Skip to content

No Gods, No Monsters review

  • by

Today in books that I’ve had on hold since before I got sick and was worried that I wasn’t going to be able to actually read because I wasn’t sure how good my brain was! I really had no idea what I was getting into and, yet again, I did not read the blurb and just dove right in and hoped that I would be okay in the brain to read it.

This book doesn’t quite have a main character to follow, or a solid plot line to talk about. It is about a world where there are monsters hiding among humans, who fear for their lives and their discovery, and who know they will be persecuted for their mere existence. With a single video of a police officer shooting a black man that also happened to be a werewolf, their existence is exposed to the world and the different groups and individuals of this world struggle to find a way forward, to live in a world that wants them gone.

I have looked at other reviews, but I am not quite at a point where I was able to pick up the probably very clear allegory between minority groups and monsters, mostly because many of the monsters we see were also minorities or people who were under privileged to start with which made it hard for me to put a lot together the way I think I was supposed to.

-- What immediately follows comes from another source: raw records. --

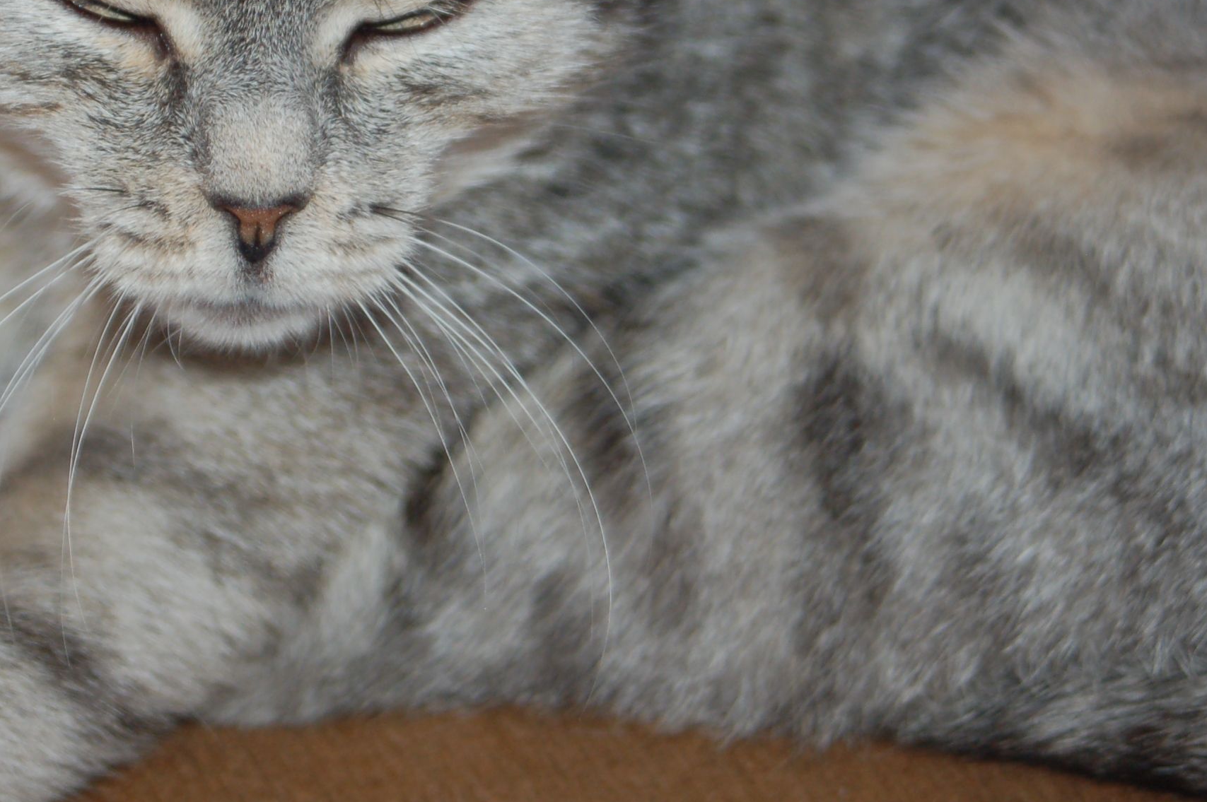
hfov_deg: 11.1
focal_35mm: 185
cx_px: 293
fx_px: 6197
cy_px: 143
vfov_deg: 7.4
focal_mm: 70
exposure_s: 1/60
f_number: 4.5
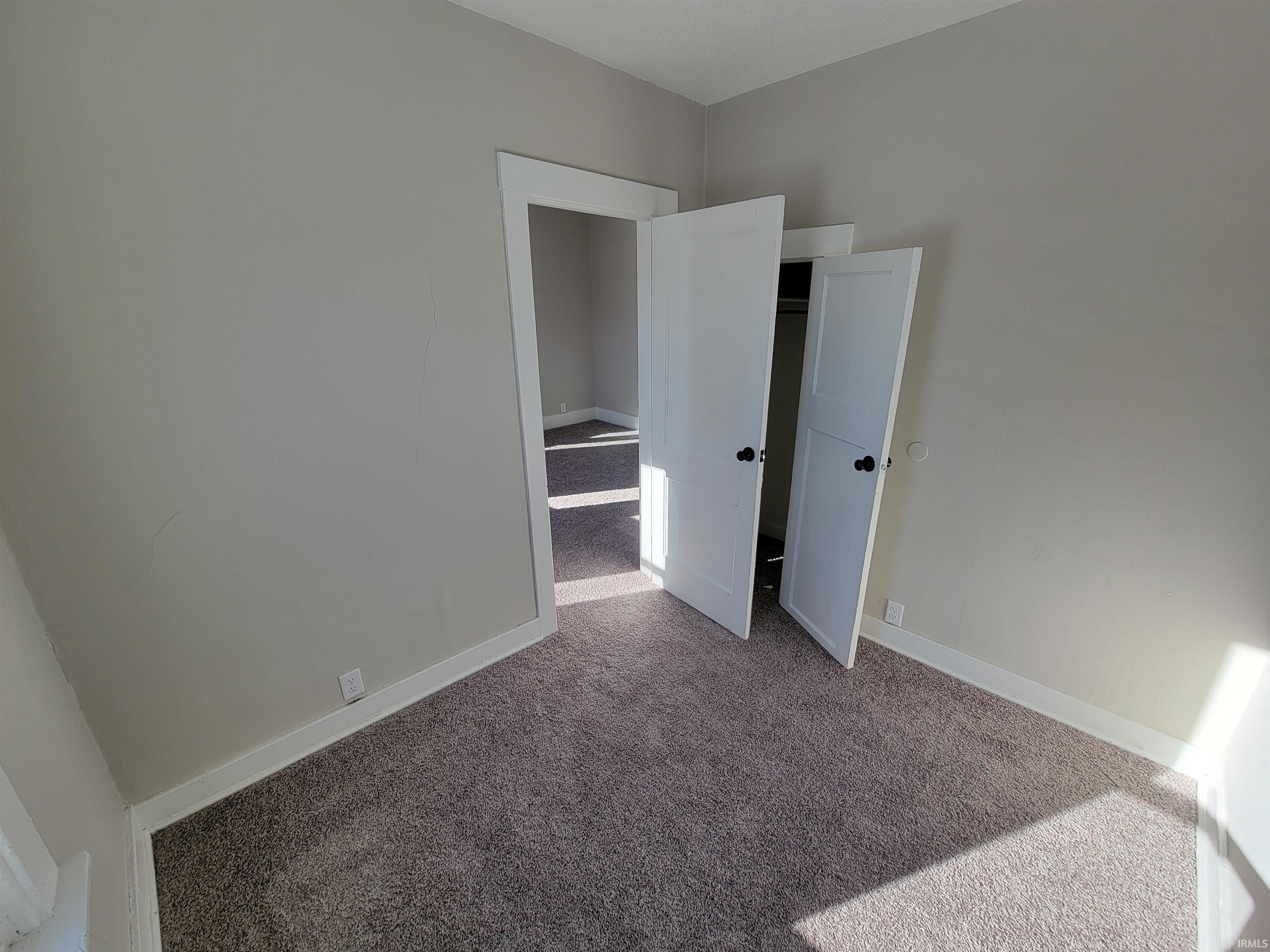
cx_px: 635
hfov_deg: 106.2
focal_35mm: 13
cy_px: 476
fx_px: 477
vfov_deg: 89.9
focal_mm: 2.2
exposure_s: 1/180
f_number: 2.2
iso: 50
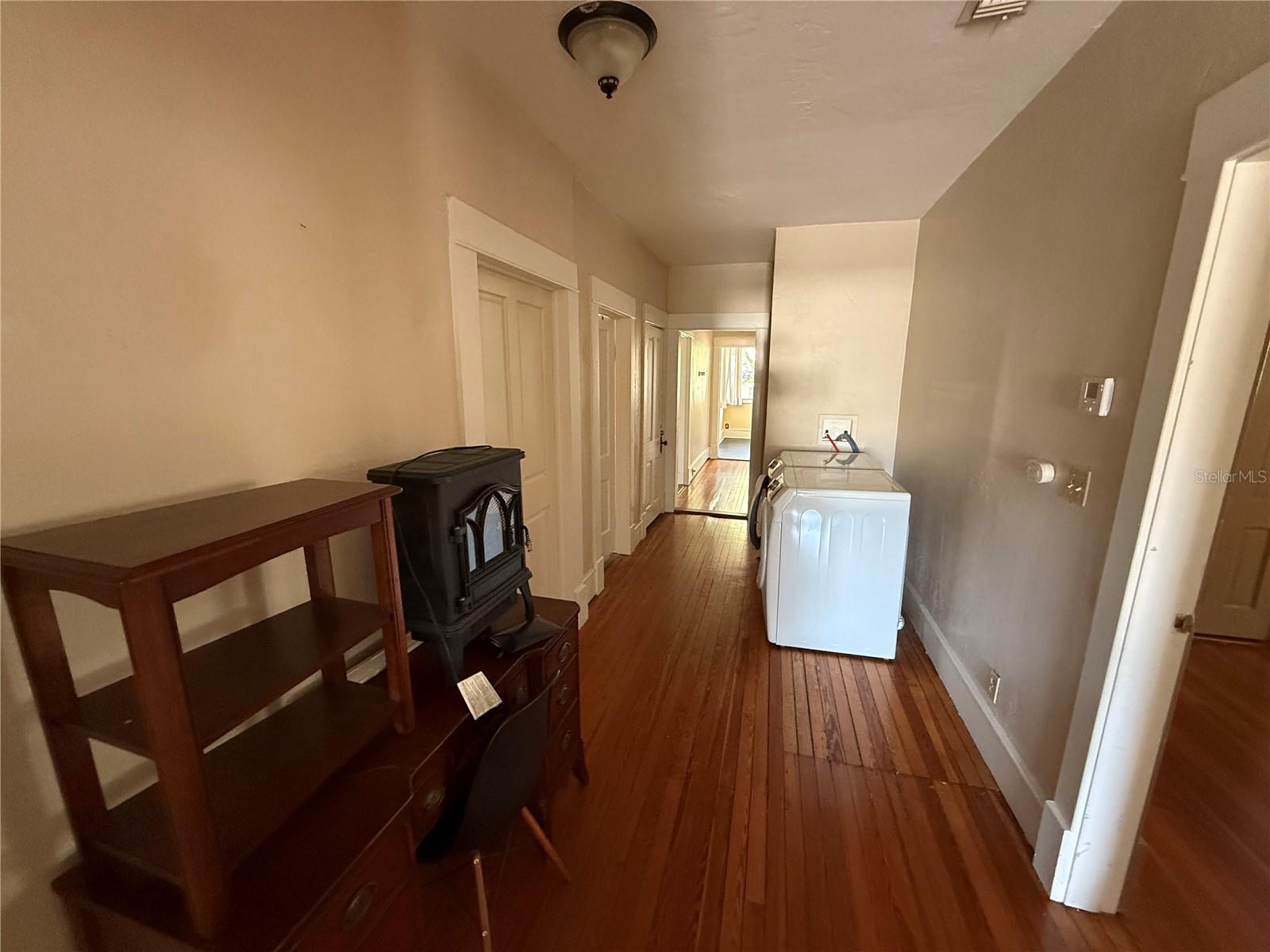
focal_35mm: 14
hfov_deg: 102.1
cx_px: 635
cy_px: 476
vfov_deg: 85.7
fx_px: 514
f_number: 2.2
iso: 640
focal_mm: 2.22
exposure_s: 1/60
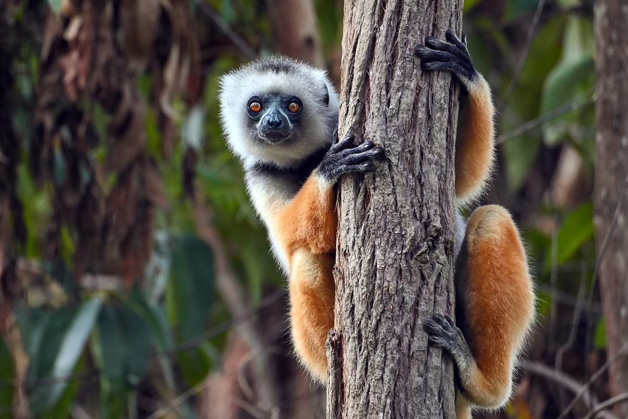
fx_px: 10466
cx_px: 314
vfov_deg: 2.3
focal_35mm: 600
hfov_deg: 3.4
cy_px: 210
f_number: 6.3
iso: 800
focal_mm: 600
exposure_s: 1/320
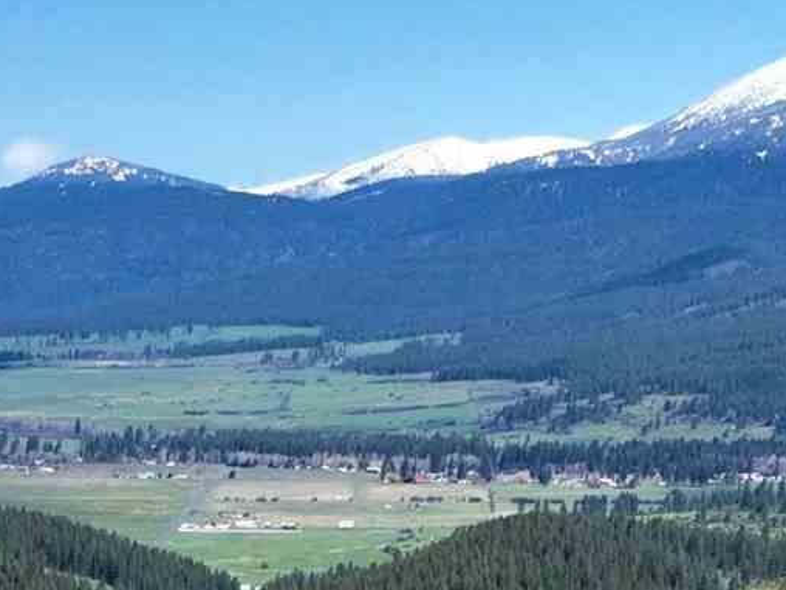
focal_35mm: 145
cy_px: 1480
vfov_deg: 9.1
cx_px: -153
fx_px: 3292
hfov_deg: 13.3
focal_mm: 12.29
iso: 200
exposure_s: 1/2500
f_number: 2.8
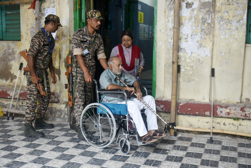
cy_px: 84
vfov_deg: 30.5
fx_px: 307
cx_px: 126
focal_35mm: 44
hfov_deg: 44.5
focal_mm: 44
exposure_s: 1/250
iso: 2000
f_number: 4
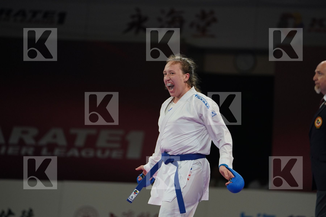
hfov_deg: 10.3
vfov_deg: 6.9
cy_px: 108
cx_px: 163
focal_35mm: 200
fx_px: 1811
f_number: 2.8
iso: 1250
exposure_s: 1/1000
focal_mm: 200
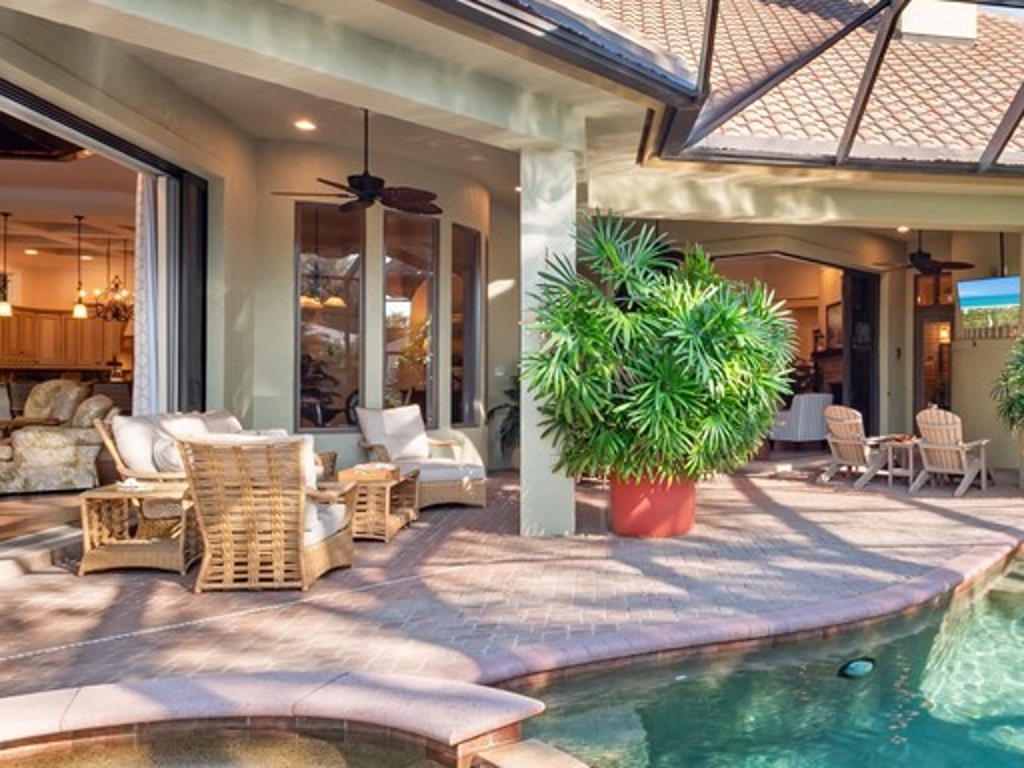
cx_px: 804
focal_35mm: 28
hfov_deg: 59.0
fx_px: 828
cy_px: 402
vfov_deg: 49.7
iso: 200
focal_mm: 7
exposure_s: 1/13
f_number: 7.1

We’re going to blame that on the lingering brain damage.

As a narrative, it had a delightfully ethereal feeling to it in the way it was told. It was a little harder for me for the moment, but I really do like the idea of the story being told as what was happening to a whole lot of different individuals that happen to cross paths rather than as a core narrative with a solid protagonist. It felt like the correct choice for the story being told, and made it feel like a bigger and more complex thing than it might have told any other way.

Overall, I really did enjoy it! If you get a chance, definitely check it out!